Legislation Of Nonprofit Corporates
The situation with regard to nonprofit incorporation of companies is currently under scrutiny with the likelihood of the introduction of legislation in this area before the end of this year.
At present it is unclear what exactly will be contained in such legislation but it is widely thought that one of the changes will mean that registration will determine residence (presumably in addition to the existing management and control test set out above). It is also thought that under the proposals, every company registered in Ireland will have to have at least one director who is normally habitually resident in the European Union.
The following are the methods by which such a company can be acquired:
* Ordinary company formations take between three and four weeks at present.

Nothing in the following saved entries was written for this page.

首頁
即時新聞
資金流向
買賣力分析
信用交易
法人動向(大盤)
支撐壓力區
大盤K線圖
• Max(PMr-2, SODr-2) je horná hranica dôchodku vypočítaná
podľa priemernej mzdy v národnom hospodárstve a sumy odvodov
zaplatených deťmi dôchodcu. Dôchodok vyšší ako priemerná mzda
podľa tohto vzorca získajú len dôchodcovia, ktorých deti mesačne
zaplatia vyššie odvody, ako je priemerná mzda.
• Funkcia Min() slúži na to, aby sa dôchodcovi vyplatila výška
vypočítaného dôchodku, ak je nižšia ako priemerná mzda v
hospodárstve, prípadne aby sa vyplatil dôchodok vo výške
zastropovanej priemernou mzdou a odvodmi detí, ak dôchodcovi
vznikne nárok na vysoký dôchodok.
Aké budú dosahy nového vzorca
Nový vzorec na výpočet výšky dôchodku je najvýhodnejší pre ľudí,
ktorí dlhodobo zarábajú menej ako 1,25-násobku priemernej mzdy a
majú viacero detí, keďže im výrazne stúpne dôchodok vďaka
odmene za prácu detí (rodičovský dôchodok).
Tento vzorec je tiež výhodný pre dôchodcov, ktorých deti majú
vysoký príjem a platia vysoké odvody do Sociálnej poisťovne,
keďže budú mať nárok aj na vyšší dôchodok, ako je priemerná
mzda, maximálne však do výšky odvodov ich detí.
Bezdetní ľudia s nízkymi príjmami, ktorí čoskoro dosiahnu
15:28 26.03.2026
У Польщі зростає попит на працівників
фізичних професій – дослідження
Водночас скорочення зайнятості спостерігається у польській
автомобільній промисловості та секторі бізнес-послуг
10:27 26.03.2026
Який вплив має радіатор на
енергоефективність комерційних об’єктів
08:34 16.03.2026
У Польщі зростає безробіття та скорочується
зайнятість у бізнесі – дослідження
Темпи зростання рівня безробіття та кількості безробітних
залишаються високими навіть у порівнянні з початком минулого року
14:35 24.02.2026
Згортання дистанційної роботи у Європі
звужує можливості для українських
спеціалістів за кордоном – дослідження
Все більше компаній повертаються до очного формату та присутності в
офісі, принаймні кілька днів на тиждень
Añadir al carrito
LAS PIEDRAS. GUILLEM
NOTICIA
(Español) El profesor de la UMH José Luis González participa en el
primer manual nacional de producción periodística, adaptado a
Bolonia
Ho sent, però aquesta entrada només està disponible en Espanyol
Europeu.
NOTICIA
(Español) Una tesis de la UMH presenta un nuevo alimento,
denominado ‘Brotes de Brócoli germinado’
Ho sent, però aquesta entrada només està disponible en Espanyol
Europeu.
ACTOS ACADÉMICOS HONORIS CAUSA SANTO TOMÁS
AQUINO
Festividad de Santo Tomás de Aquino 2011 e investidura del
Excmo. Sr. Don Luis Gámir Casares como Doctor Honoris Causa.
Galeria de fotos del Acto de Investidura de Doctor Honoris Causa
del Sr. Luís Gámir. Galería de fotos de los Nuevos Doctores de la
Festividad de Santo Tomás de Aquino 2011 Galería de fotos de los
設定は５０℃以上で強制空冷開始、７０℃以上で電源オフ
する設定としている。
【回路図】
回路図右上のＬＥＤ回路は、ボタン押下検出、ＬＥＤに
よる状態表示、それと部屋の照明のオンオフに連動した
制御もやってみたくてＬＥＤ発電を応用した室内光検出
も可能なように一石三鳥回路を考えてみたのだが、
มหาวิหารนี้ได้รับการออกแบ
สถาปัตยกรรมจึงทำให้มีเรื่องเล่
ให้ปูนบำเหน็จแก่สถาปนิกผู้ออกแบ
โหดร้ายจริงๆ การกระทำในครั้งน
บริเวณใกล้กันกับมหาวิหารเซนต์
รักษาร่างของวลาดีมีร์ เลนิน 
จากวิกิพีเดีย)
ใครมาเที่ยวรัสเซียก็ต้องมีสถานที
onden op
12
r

* This firm is a member of a scheme which has been agreed with the Companies Registration Office for urgent formations. A standard printed set of Memorandum and Articles of Association has been agreed and does not require to be checked by the Companies Registration Office. This procedure can be used only when the company is required for immediate trading purposes and a declaration to this effect must be submitted by one of the proposed first directors. Adopting this procedure, incorporation should take approximately ten days.

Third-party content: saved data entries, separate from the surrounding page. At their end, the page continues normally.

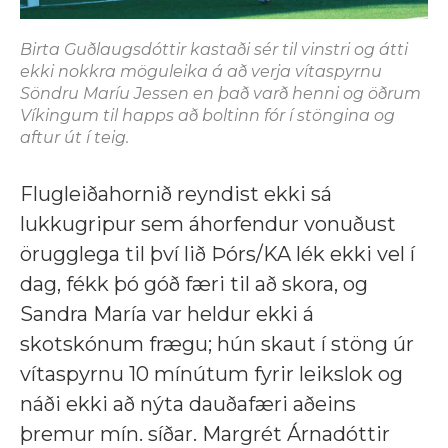
Birta Guðlaugsdóttir kastaði sér til vinstri og átti
ekki nokkra möguleika á að verja vítaspyrnu
Söndru Maríu Jessen en það varð henni og öðrum
Víkingum til happs að boltinn fór í stöngina og
aftur út í teig.
Flugleiðahornið reyndist ekki sá
lukkugripur sem áhorfendur vonuðust
örugglega til því lið Þórs/KA lék ekki vel í
dag, fékk þó góð færi til að skora, og
Sandra María var heldur ekki á
skotskónum frægu; hún skaut í stöng úr
vítaspyrnu 10 mínútum fyrir leikslok og
náði ekki að nýta dauðafæri aðeins
þremur mín. síðar. Margrét Árnadóttir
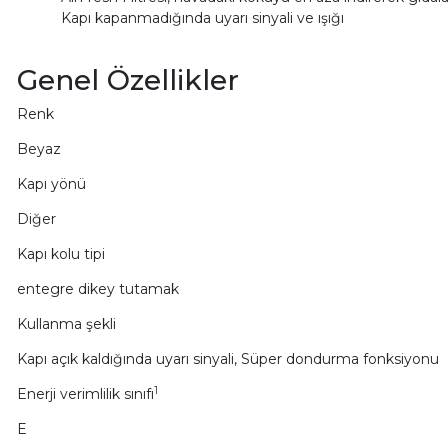
Kapı kapanmadığında uyarı sinyali ve ışığı
Genel Özellikler
Renk
Beyaz
Kapı yönü
Diğer
Kapı kolu tipi
entegre dikey tutamak
Kullanma şekli
Kapı açık kaldığında uyarı sinyali, Süper dondurma fonksiyonu
1
Enerji verimlilik sınıfı
E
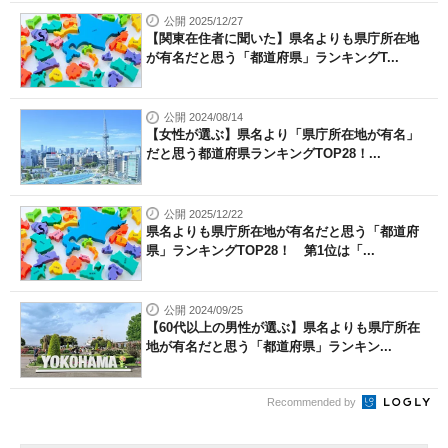
公開 2025/12/27
【関東在住者に聞いた】県名よりも県庁所在地
が有名だと思う「都道府県」ランキングT...
公開 2024/08/14
【女性が選ぶ】県名より「県庁所在地が有名」
だと思う都道府県ランキングTOP28！...
公開 2025/12/22
県名よりも県庁所在地が有名だと思う「都道府
県」ランキングTOP28！ 第1位は「...
公開 2024/09/25
【60代以上の男性が選ぶ】県名よりも県庁所在
地が有名だと思う「都道府県」ランキン...
Recommended by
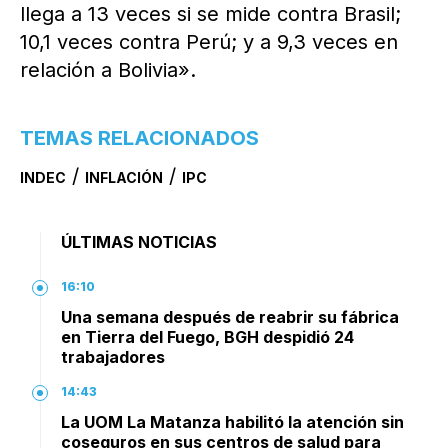
llega a 13 veces si se mide contra Brasil;
10,1 veces contra Perú; y a 9,3 veces en
relación a Bolivia».
TEMAS RELACIONADOS
/
/
INDEC
INFLACIÓN
IPC
ÚLTIMAS NOTICIAS
16:10
Una semana después de reabrir su fábrica
en Tierra del Fuego, BGH despidió 24
trabajadores
14:43
La UOM La Matanza habilitó la atención sin
coseguros en sus centros de salud para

* Shelf Companies already formed by Company Formation Agents can be bought immediately on demand. The Agents generally have a variety of companies available from limited to unlimited, public and private etc. The objects contained in the Memorandum of Association of the company are generally in standard form and these companies will have an issued share capital of IrPd2.00. Once purchased, the objects can be tailored to suit the business to be carried out by the company, the share capital can be increased and the existing directors and secretary will be replaced by those taking over the company. General requirements
1. Under Irish company law, a company must have at least one shareholder, although it is more common to have two each owning at least one share each. Shares are issued by the company in registered form (details of the identity of the shareholder or his nominee must be registered with the company) and it is not possible for shares to be held in bearer form. 2. A company has a stated authorized share capital which is the aggregate par value of the shares that the Memorandum and Articles permits the company to issue. There is no limit to the authorized share capital a company may have and the share capital can be stated in any combination of currencies as well as Irish Pounds. The authorized share capital may be increased or reduced by a special resolution of the members of the company. 3. A company can issue shares up to the maximum authorized share capital level. The company must also have at least two Directors who must be individuals for the time being and a Secretary (who can, if required, be one of the Directors, or can itself be a corporation).